Lettre ouverte aux juges d’instruction de l’affaire du 8 décembre
La dernière personne incarcérée dans l’affaire du 8 décembre vient de se voir refuser une nouvelle fois sa remise en liberté. Elle est donc maintenue, et ce depuis plus d’un an, sous le régime de l’isolement. On rappelle que ce qui lui est principalement reproché, en dehors des fantasmes de la DGSI, est d’être aller soutenir l’expérience d’autodétermination du Rojava et lutter contre l’Etat islamique à Raqqa. Ce nouvel entêtement de la justice à valider les délires des services de renseignement – et à pourrir la vie des 7 personnes inculpées dans l’affaire – a motivé la rédaction d’une lettre ouverte aux juges d’instruction en charge de l’affaire par l’une des mises en cause.
Lettre ouverte à l’intention du juge Jean Marc Herbaut, chargé d’instruction
et co juges Nathalie Malet et Emmanuelle Robinson
Mesdames, Monsieur,
Je vous écris car cela fait maintenant plus d’un an depuis nos arrestations que nos familles et amis subissent le poids de votre instruction. Cela fait maintenant plus d’un an que vous nous maintenez tétanisés par le poids de votre incrimination. Cela fait plus d’un an et pourtant il semble si difficile de faire entendre nos voix dans ce dossier.

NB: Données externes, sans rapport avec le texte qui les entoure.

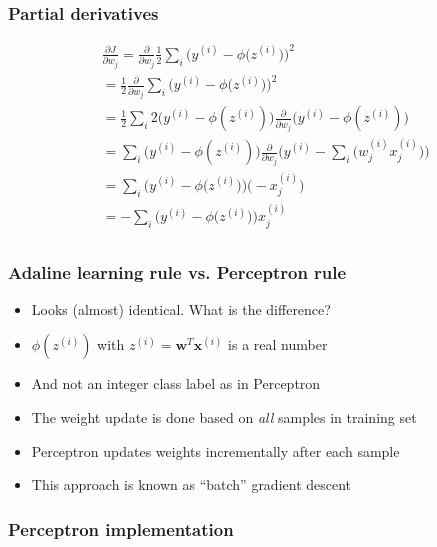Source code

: \documentclass{beamer}
\begin{document}
\begin{frame}
  \frametitle{Partial derivatives}
  \begin{equation*}
    \begin{split}
      & \frac{\partial J}{\partial w_j} = \frac{\partial}{\partial w_j} \frac{1}{2} \sum_i \bigg(  y^{(i)} - \phi \big( z^{(i)} \big)  \bigg)^2 \\
      & = \frac{1}{2} \frac{\partial}{\partial w_j} \sum_i \bigg(  y^{(i)} - \phi \big( z^{(i)} \big)  \bigg)^2 \\
      & = \frac{1}{2} \sum_i 2 \big( y^{(i)} - \phi(z^{(i)})\big)  \frac{\partial}{\partial w_j} \Big( y^{(i)}  - \phi({z^{(i)}}) \Big) \\
      & = \sum_i \big( y^{(i)}  - \phi (z^{(i)})   \big) \frac{\partial}{\partial w_j} \Big( y^{(i)} - \sum_i \big(w^{(i)}_{j} x^{(i)}_{j} \big) \Big) \\
      & = \sum_i \bigg(  y^{(i)} - \phi \big( z^{(i)} \big)  \bigg) \bigg( - x_{j}^{(i)} \bigg) \\
      & = - \sum_i \bigg(  y^{(i)} - \phi \big( z^{(i)} \big)  \bigg) x_{j}^{(i)}  \\
    \end{split}
  \end{equation*}
\end{frame}

\begin{frame}
  \frametitle{Adaline learning rule vs. Perceptron rule}
  \begin{itemize}
  \item Looks (almost) identical. What is the difference?
  \item $\phi(z^{(i)})$ with $z^{(i)} = \mathbf{w}^T \mathbf{x}^{(i)}$ is a real number
  \item And not an integer class label as in Perceptron
  \item The weight update is done based on \emph{all} samples in training set
  \item Perceptron updates weights incrementally after each sample
    \item This approach is known as ``batch'' gradient descent
  \end{itemize}
\end{frame}

\begin{frame}
  \frametitle{Perceptron implementation}
  \href{https://github.com/rasbt/python-machine-learning-book/blob/master/code/ch02/ch02.ipynb}{}
\end{frame}
\end{document}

En effet, si pendant nos interrogatoires et auditions nous avons tenté de remettre un peu de vérité et d’humanité dans le récit qui s’était construit sur nous à notre insu pendant les 10 longs mois de votre enquête préliminaire, force est de constater que peu importe nos dires ce sont toujours les mêmes mots qui seront in fine utilisés et inlassablement répétés : individus « déterminés », « fanatisés » – mots qui ne représentent que des jugements de valeur de votre part -, « groupe » alors que nous ne nous connaissons pas tous.tes et que l’enquête l’a prouvé, « leader » pour l’ami commun à toutes ces personnes que vous avez inculpées, « projet » ou encore « action violente » sans jamais être capable de nous les nommer ou de nous les définir, « armes » pour parler de répliques d’airsoft, etc. La liste serait trop longue pour être ici continuée, mais illustre parfaitement que votre prétendue enquête n’est fondée que sur la fiction performative que vous ainsi que la DGSI tentez de distiller.
Je ne peux alors que m’interroger sur la visée répressive de cette affaire car la « matérialité » de nos prétendues intentions ne semble reposer que sur des propos retenus lors de discussions anodines entre ami.es (ce qui à mon sens constitue une grave atteinte à la liberté d’expression) ou encore sur nos opinions politiques (ce qui cette fois porte une grave atteinte à la liberté d’opinion). Comment ne pas s’étonner du nombre significatif de questions politiques posées à nos entourages et nous-même ? En quoi ce que nous ou nos proches pouvons penser de la politique actuelle du président Macron peut bien intéresser votre enquête ? Et pourquoi des questions sur le fait que nous votions et si oui pour qui ? Mais pourtant tout y passe, du mouvement gilet jaune aux mouvements de dénonciation des violences policières. De l’écologie au survivalisme. Des anti-GAFAM à toute application ayant pour objectif de protéger ses données et sa vie privée. De l’antifascisme à l’anarchisme.
Non, le simple fait que nos considérations sur ce qui fait obstacle à l’émergence d’une société plus libre et équitable vous déplaise ne fait pas de nous des terroristes et je m’oppose à l’instrumentation du terrorisme à des fins de répression quelles qu’elles soient. Et alors même que vous semblez adepte de termes forts quand il s’agit de nous définir, cela ne vous gêne pourtant pas d’euphémiser et de cautionner la torture blanche qui se cache derrière le sobre mot d’ « isolement ».
Monsieur le juge, dans un long courrier que vous a adressé la dernière personne que vous maintenez en détention, il est fait mention d’une de vos déclarations selon laquelle nous vous ferions perdre votre temps dans la tâche qui serait la vôtre, c’est-à-dire lutter contre le terrorisme. On pourrait alors raisonnablement penser que, si vous avez le sentiment que cette affaire vous fait perdre votre temps, peut être n’a-t-elle simplement rien à faire entre vos mains ni même de raison d’être. Ainsi est-il peut être grand temps, monsieur le juge, de nous libérer du poids de votre enquête, car à nous, c’est bien notre vie qu’elle fait perdre.